## What this task involves:
With the pictures left out, output the records below exactly.

## Supplied records:
Start of Block
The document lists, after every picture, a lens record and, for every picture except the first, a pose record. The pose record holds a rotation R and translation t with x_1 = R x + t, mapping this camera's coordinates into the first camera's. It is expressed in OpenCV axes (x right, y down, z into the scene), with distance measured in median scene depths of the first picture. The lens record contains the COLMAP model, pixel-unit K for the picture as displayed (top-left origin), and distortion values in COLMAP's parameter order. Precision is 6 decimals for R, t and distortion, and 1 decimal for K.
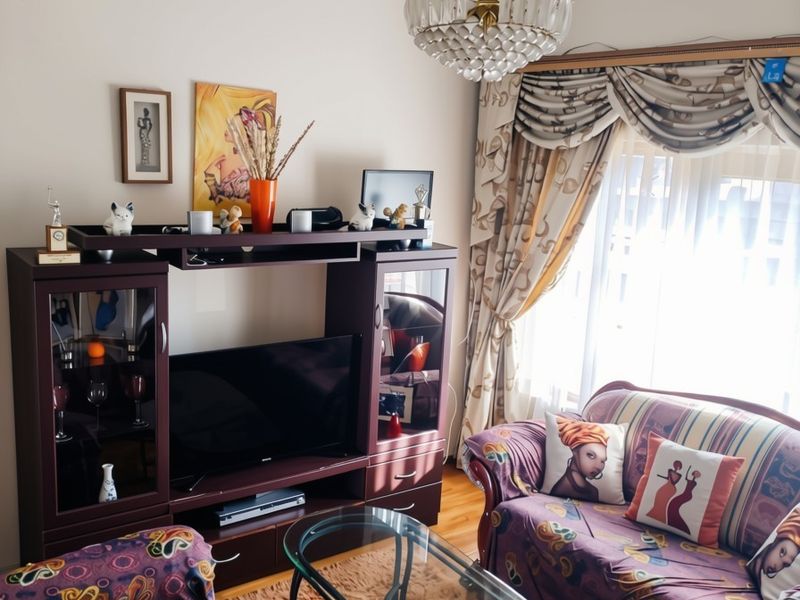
lens RADIAL K [[780.6, 0, 403.7], [0, 780.6, 301.1], [0, 0, 1]] dist [0.056579, 0.000000]
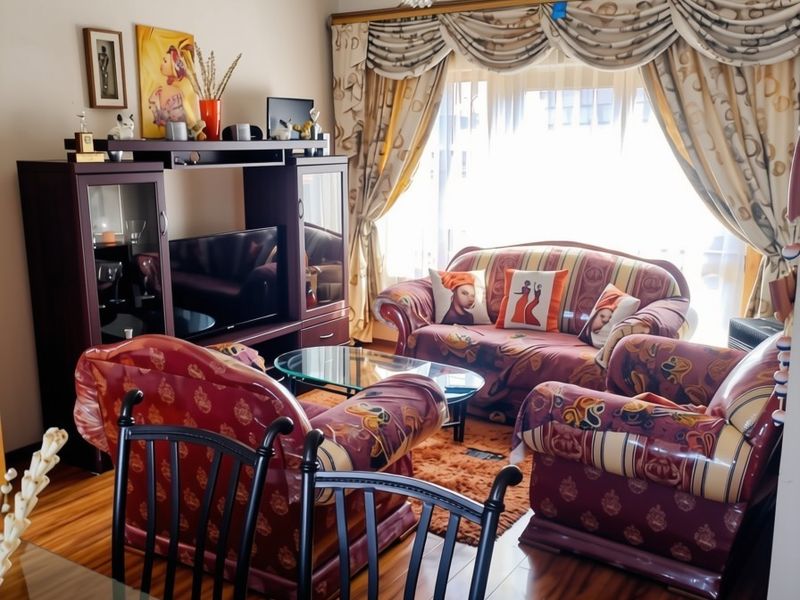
lens RADIAL K [[780.6, 0, 396.8], [0, 780.6, 298.8], [0, 0, 1]] dist [0.056579, 0.000000]
pose [[0.941878, -0.120325, 0.313668, -0.311818], [0.115963, 0.992718, 0.032600, 0.146532], [-0.315307, 0.005668, 0.948973, -0.279833]]
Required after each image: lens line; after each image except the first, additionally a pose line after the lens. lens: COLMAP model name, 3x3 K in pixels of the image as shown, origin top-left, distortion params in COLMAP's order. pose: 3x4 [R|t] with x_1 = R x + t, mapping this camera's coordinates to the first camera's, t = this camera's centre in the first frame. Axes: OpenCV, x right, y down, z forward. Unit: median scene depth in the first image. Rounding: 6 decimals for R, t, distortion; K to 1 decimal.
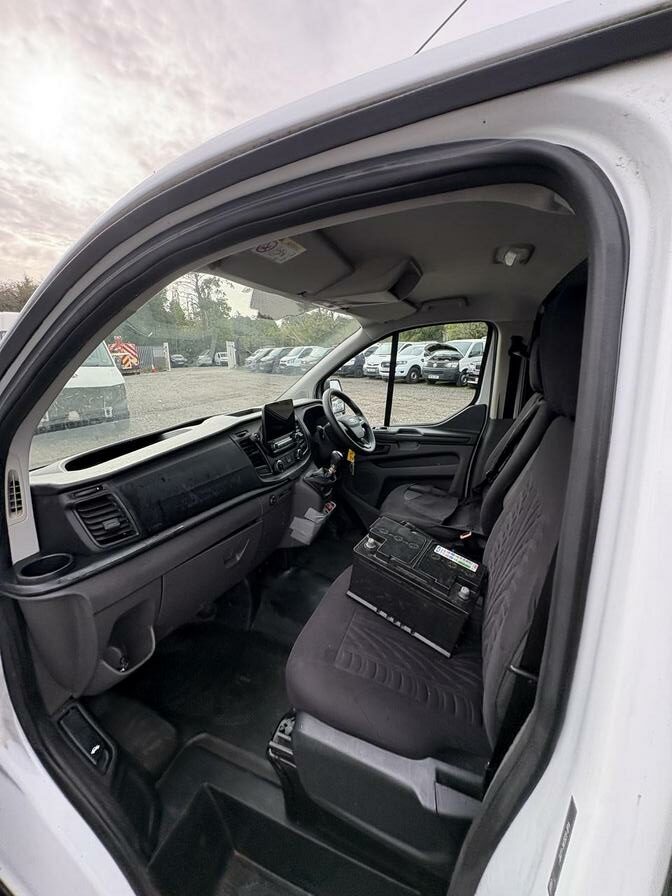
lens RADIAL K [[350.7, 0, 343.7], [0, 350.7, 437.7], [0, 0, 1]] dist [0.001448, -0.000122]
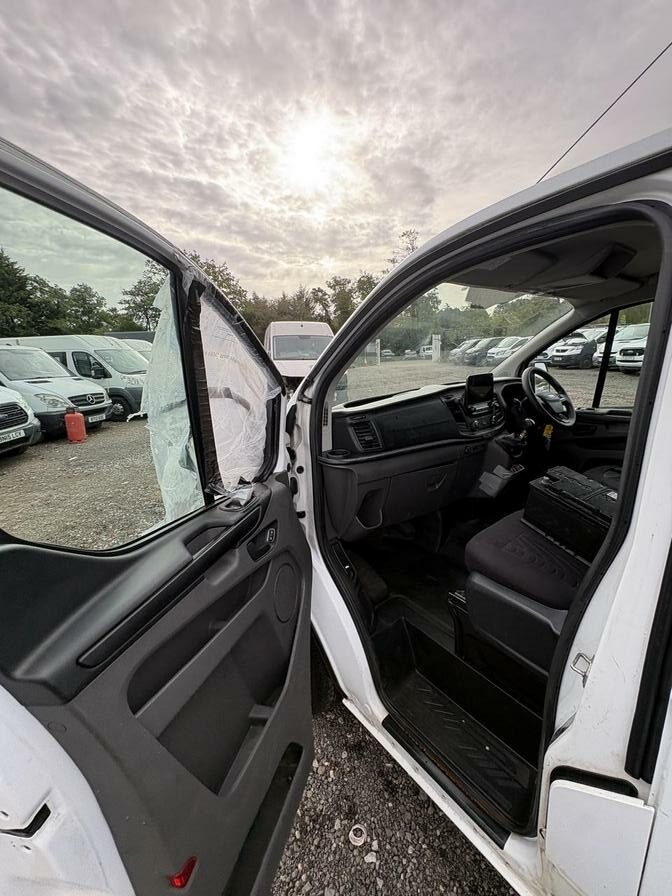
lens RADIAL K [[359.5, 0, 331.5], [0, 359.5, 441.2], [0, 0, 1]] dist [-0.000288, -0.000031]
pose [[0.838659, 0.102223, -0.534979, 0.068754], [-0.092331, 0.994696, 0.045322, 0.109929], [0.536774, 0.011386, 0.843649, -0.319436]]
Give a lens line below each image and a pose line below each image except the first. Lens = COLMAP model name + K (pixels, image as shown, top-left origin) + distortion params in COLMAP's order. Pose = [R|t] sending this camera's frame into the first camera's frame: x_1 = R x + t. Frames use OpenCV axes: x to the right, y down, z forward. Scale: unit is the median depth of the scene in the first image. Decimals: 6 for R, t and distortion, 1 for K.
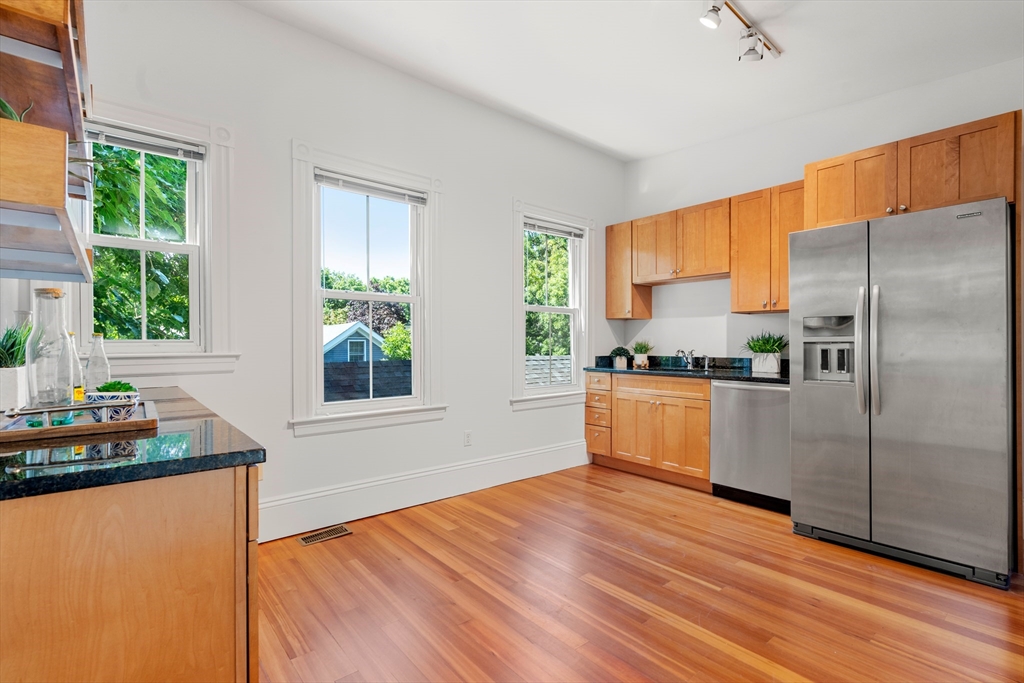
lens RADIAL K [[471.6, 0, 514.0], [0, 471.6, 344.2], [0, 0, 1]] dist [-0.000904, 0.000509]
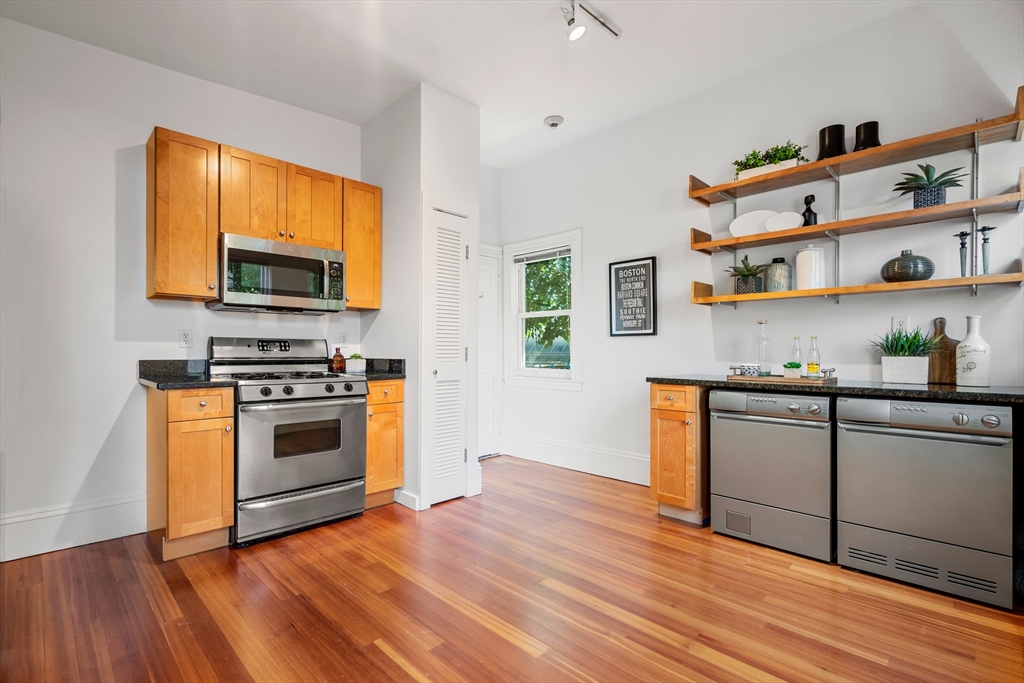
lens RADIAL K [[471.6, 0, 510.1], [0, 471.6, 346.7], [0, 0, 1]] dist [-0.000904, 0.000509]
pose [[-0.996372, -0.002951, -0.085053, 0.268287], [-0.002538, 0.999984, -0.004957, 0.018571], [0.085066, -0.004724, -0.996364, 1.763882]]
End of Block
## Solved exercise:
The document lists, after every picture, a lens record and, for every picture except the first, a pose record. The pose record holds a rotation R and translation t with x_1 = R x + t, mapping this camera's coordinates into the first camera's. It is expressed in OpenCV axes (x right, y down, z into the scene), with distance measured in median scene depths of the first picture. The lens record contains the COLMAP model, pixel-unit K for the picture as displayed (top-left origin), and distortion values in COLMAP's parameter order. Precision is 6 decimals for R, t and distortion, and 1 decimal for K.
lens RADIAL K [[780.6, 0, 403.7], [0, 780.6, 301.1], [0, 0, 1]] dist [0.056579, 0.000000]
lens RADIAL K [[780.6, 0, 396.8], [0, 780.6, 298.8], [0, 0, 1]] dist [0.056579, 0.000000]
pose [[0.941878, -0.120325, 0.313668, -0.311818], [0.115963, 0.992718, 0.032600, 0.146532], [-0.315307, 0.005668, 0.948973, -0.279833]]
Required after each image: lens line; after each image except the first, additionally a pose line after the lens. lens: COLMAP model name, 3x3 K in pixels of the image as shown, origin top-left, distortion params in COLMAP's order. pose: 3x4 [R|t] with x_1 = R x + t, mapping this camera's coordinates to the first camera's, t = this camera's centre in the first frame. Axes: OpenCV, x right, y down, z forward. Unit: median scene depth in the first image. Rounding: 6 decimals for R, t, distortion; K to 1 decimal.
lens RADIAL K [[350.7, 0, 343.7], [0, 350.7, 437.7], [0, 0, 1]] dist [0.001448, -0.000122]
lens RADIAL K [[359.5, 0, 331.5], [0, 359.5, 441.2], [0, 0, 1]] dist [-0.000288, -0.000031]
pose [[0.838659, 0.102223, -0.534979, 0.068754], [-0.092331, 0.994696, 0.045322, 0.109929], [0.536774, 0.011386, 0.843649, -0.319436]]
Give a lens line below each image and a pose line below each image except the first. Lens = COLMAP model name + K (pixels, image as shown, top-left origin) + distortion params in COLMAP's order. Pose = [R|t] sending this camera's frame into the first camera's frame: x_1 = R x + t. Frames use OpenCV axes: x to the right, y down, z forward. Scale: unit is the median depth of the scene in the first image. Decimals: 6 for R, t and distortion, 1 for K.
lens RADIAL K [[471.6, 0, 514.0], [0, 471.6, 344.2], [0, 0, 1]] dist [-0.000904, 0.000509]
lens RADIAL K [[471.6, 0, 510.1], [0, 471.6, 346.7], [0, 0, 1]] dist [-0.000904, 0.000509]
pose [[-0.996372, -0.002951, -0.085053, 0.268287], [-0.002538, 0.999984, -0.004957, 0.018571], [0.085066, -0.004724, -0.996364, 1.763882]]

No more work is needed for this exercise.